Passage shown:
======
The Roost

The Roost

The Roost

2005. Directed by Ti West.

Ti West's first feature film, The Roost is an excellent low budget, minimalist horror yarn.

The film begins with an intro for a weekend late night horror show, hosted by the legendary Tom Noonan. Tonight's feature, The Roost, is a tale about four friends who are driving to a Halloween wedding when they are involved in a near fatal wreck. They traverse the woods looking for help and come to an old, crumbling farmhouse with a curious barn. Once they inevitably split up to search the grounds, things quickly go awry.

One of the most interesting aspects of the film was the black and white horror program that book ends the story. Both scenes are framed as if they are being viewed on an old television and the sets are filled with various throwbacks to cult horror cinema programs. When combined with Jeff Grace's creepy score, these segments along with the entire film permeate a feeling of dread.

The more is less approach of this film is easily it's biggest strength. It would be easy to argue that this is tied to the budget, but I think it was a conscience choice by West to leave almost all of the violence off screen and implied. While there is some gore, this is a bare bones effort. There are no philosophical questions being raised. The characters are cliche' and ultimately doomed by their humanity.
======
Record set:
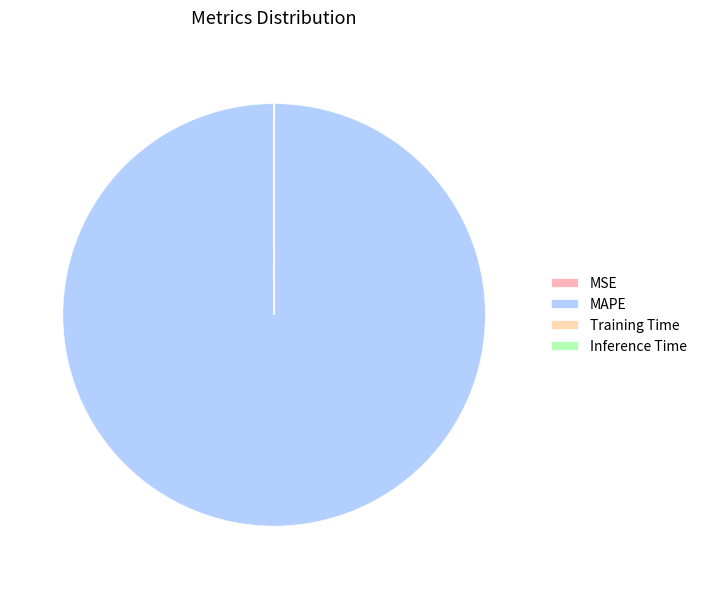

Do Training Time and MAPE together represent more than half of the pie?

Yes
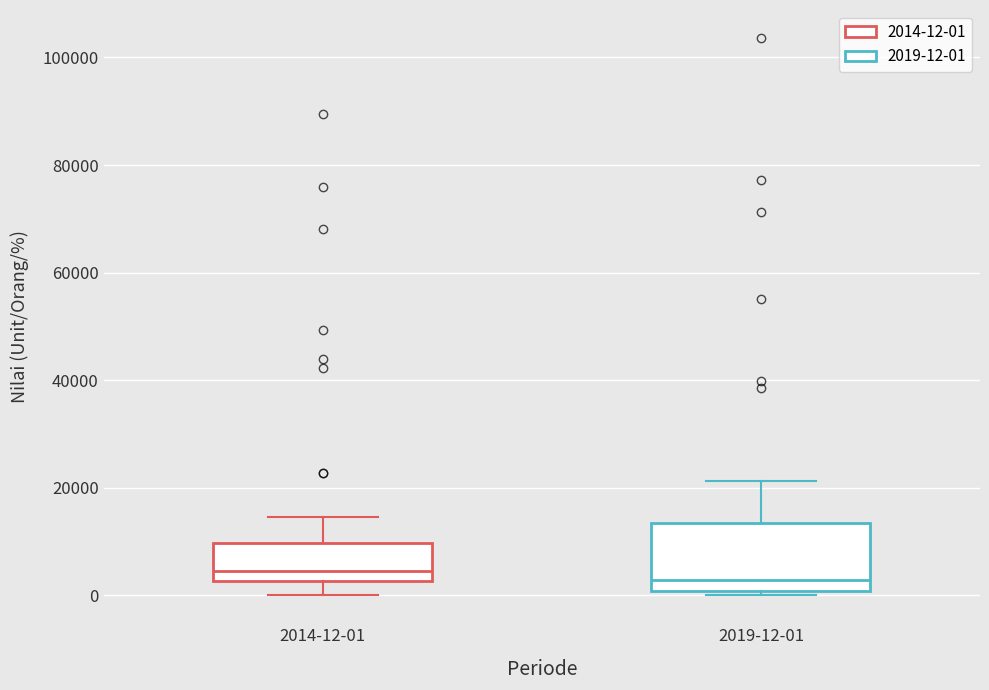

Which box is the tallest, from its lower edge to its upper edge?

2019-12-01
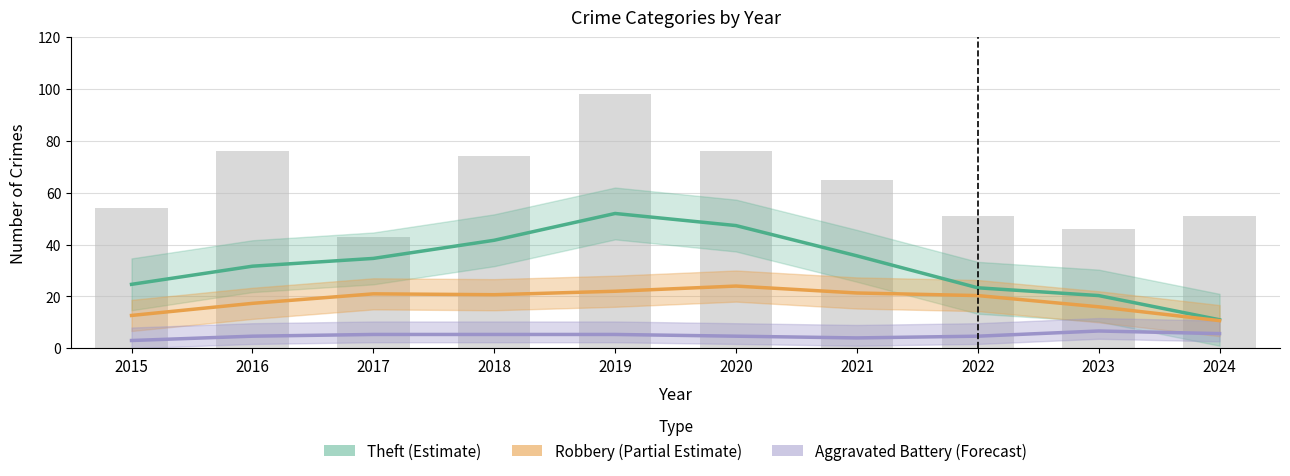

At 2015, list the series in order from largest to smallest.

Theft (Estimate), Robbery (Partial), Aggravated Battery (Forecast)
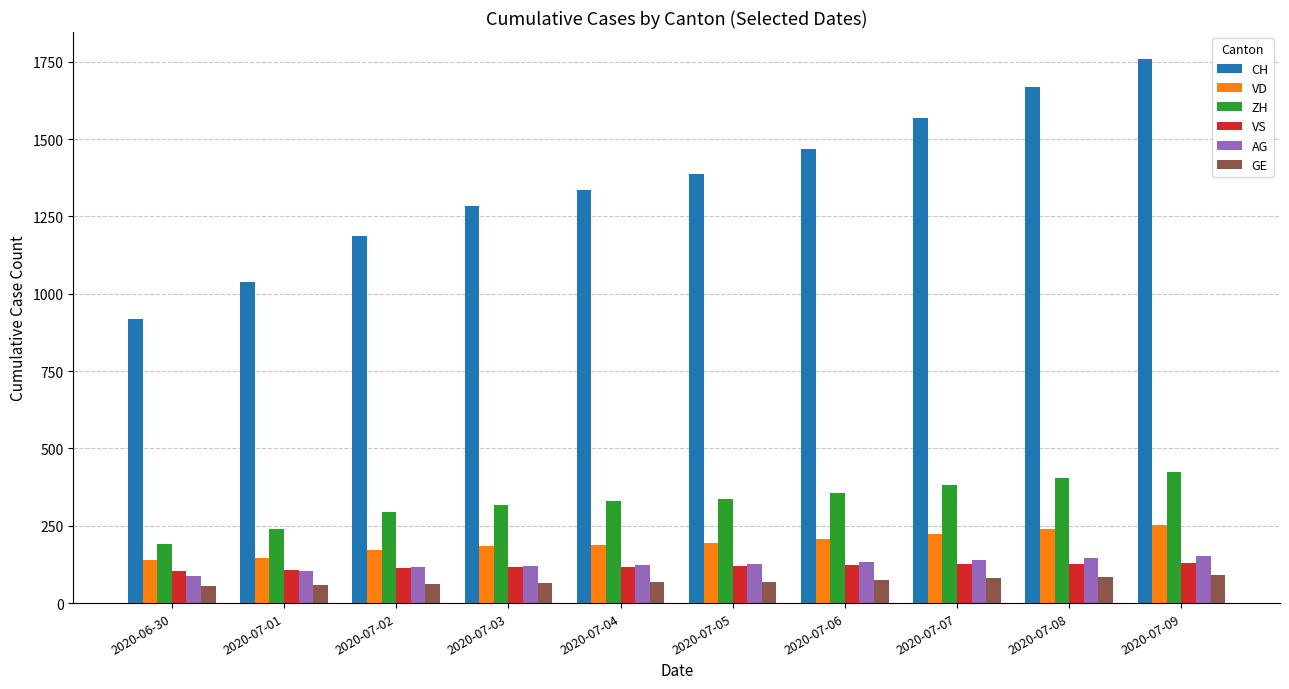

What is the sum of all ZH values?

3275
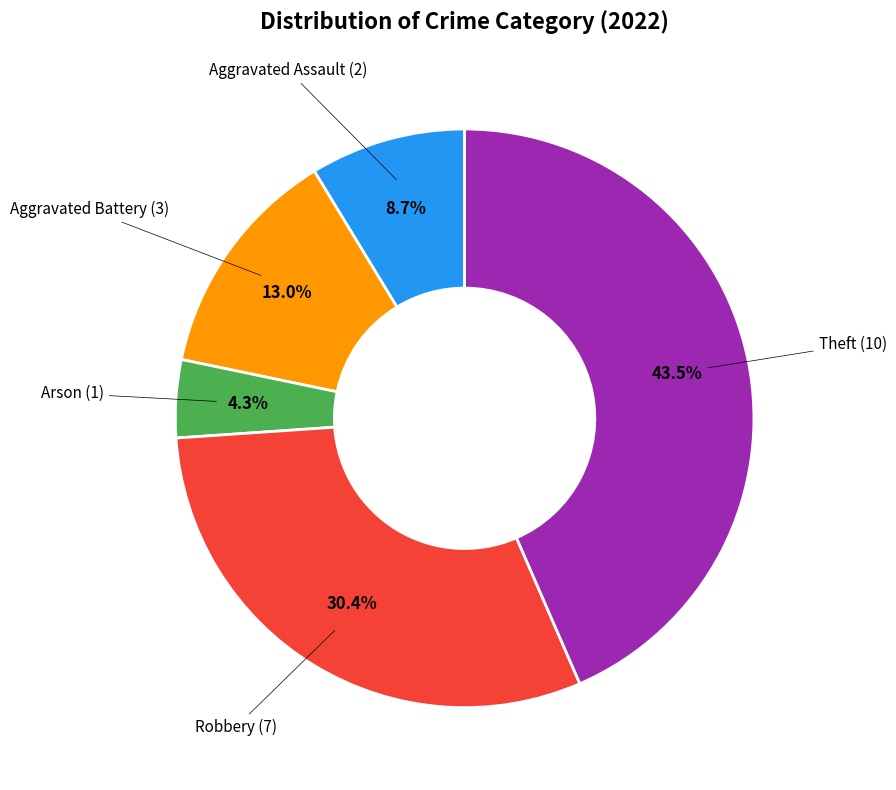

Does any single category account for the majority?

No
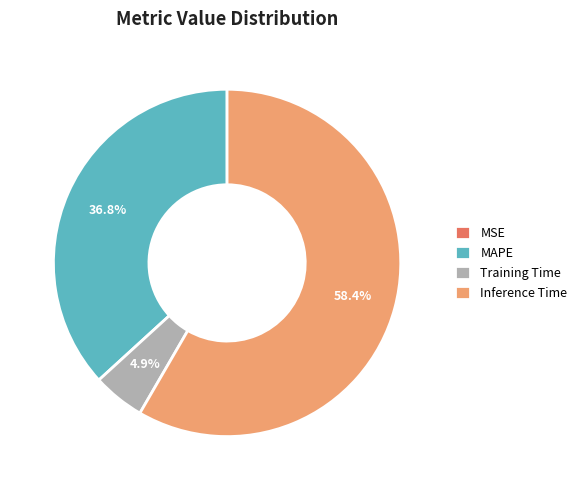

Between Training Time and Inference Time, which is larger?

Inference Time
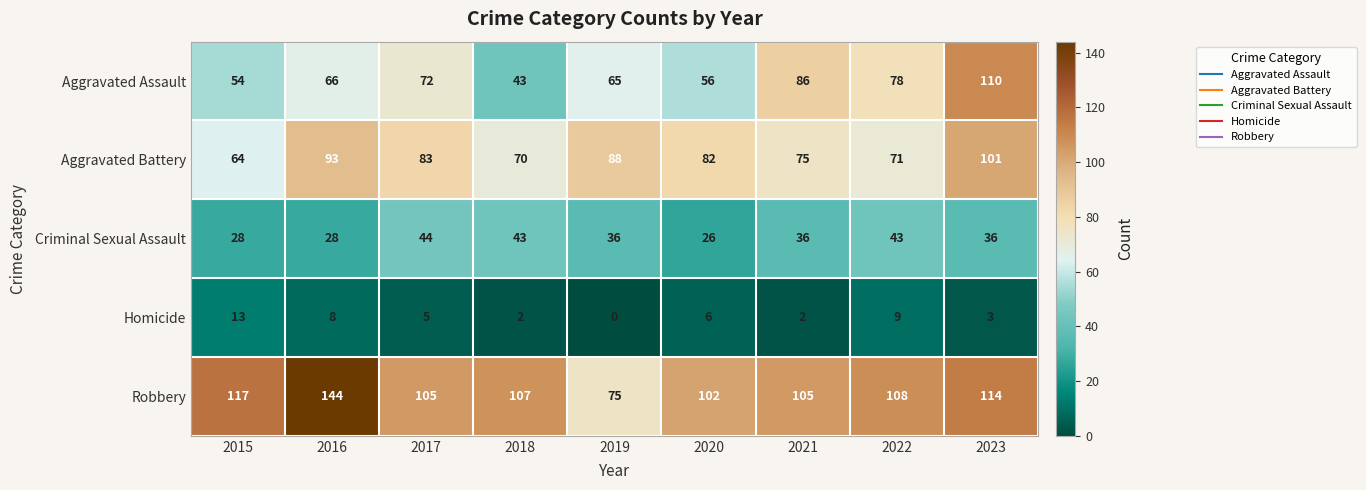

What is the difference between the maximum and minimum values in the Criminal Sexual Assault series?

18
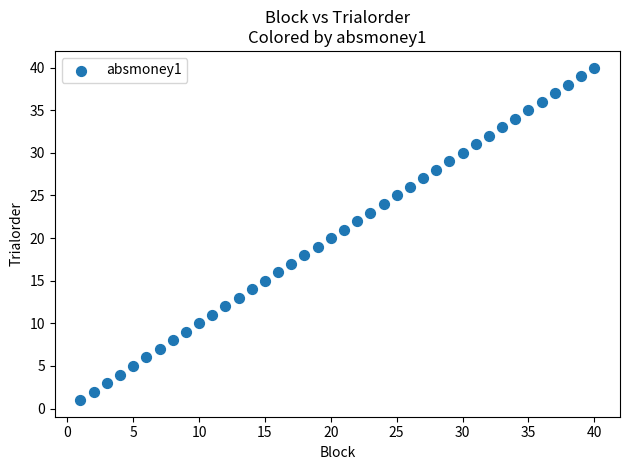

What is the range of Y values (max minus min)?

39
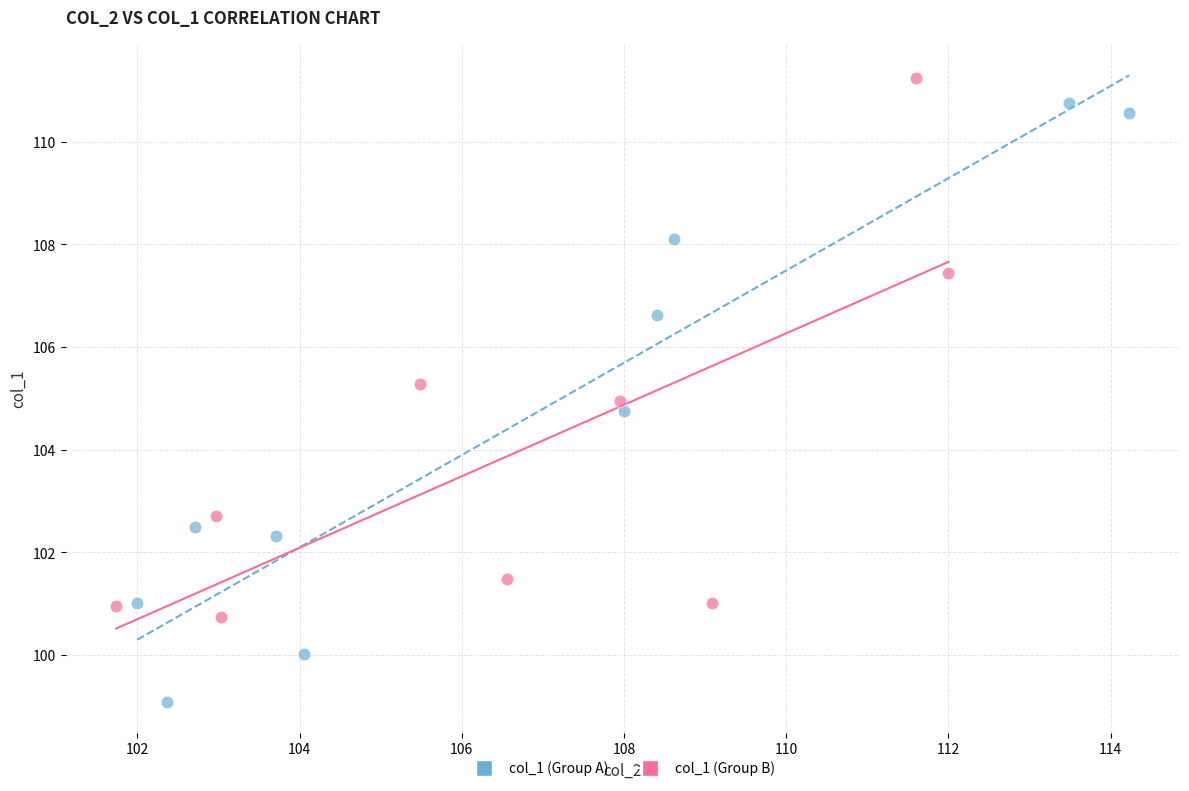

Which series reaches the minimum Y coordinate?

col_1 (Group A)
======
Problem A:
In the review of The Roost, rewrite the stretch from "Ti West's first" through "quickly go awry." with "farmhouse" swapped for "cabin".
Problem B:
In the review of The Roost, who composed the film's score?
Problem C:
Go on with the review of The Roost from the point where it stops.

Final answer A:
Ti West's first feature film, The Roost is an excellent low budget, minimalist horror yarn.

The film begins with an intro for a weekend late night horror show, hosted by the legendary Tom Noonan. Tonight's feature, The Roost, is a tale about four friends who are driving to a Halloween wedding when they are involved in a near fatal wreck. They traverse the woods looking for help and come to an old, crumbling cabin with a curious barn. Once they inevitably split up to search the grounds, things quickly go awry.

Final answer B:
Jeff Grace

Final answer C:
Jeff Robbin's cinematography is grainy, brown, and dull, like the various corpses that slowly pile up as the film progresses. He uses extremely tight and often confusing angles to keep the bloodshed in the dark but also to admirably mimic the fear and isolation that the character's are experiencing. A great compliment to this is David Bell's production design. Starting with a long take inside the car at the preface, The Roost has a distinctive style. The inside of the car, filled with red and blue faux neons highlights the faces of the would be victims just enough to let their random dialogue make contextual sense. Furthermore when the film changes locales to the farmhouse, the same style of barely illuminated continues. The lights are placed with deliberate purpose, using the camera and the geography of the filming location to keep everything in the shadows. It's done so well that new lights only bring more shadows, echoing the hopeless predicament of the main quartet.

Given that this was West's first feature film, it obviously has many flaws. However, it's very interesting to begin with this film and then watch as West evolves and improves with each successive effort, leading him towards being one of the most competent horror directors working today.

Available now on DVD.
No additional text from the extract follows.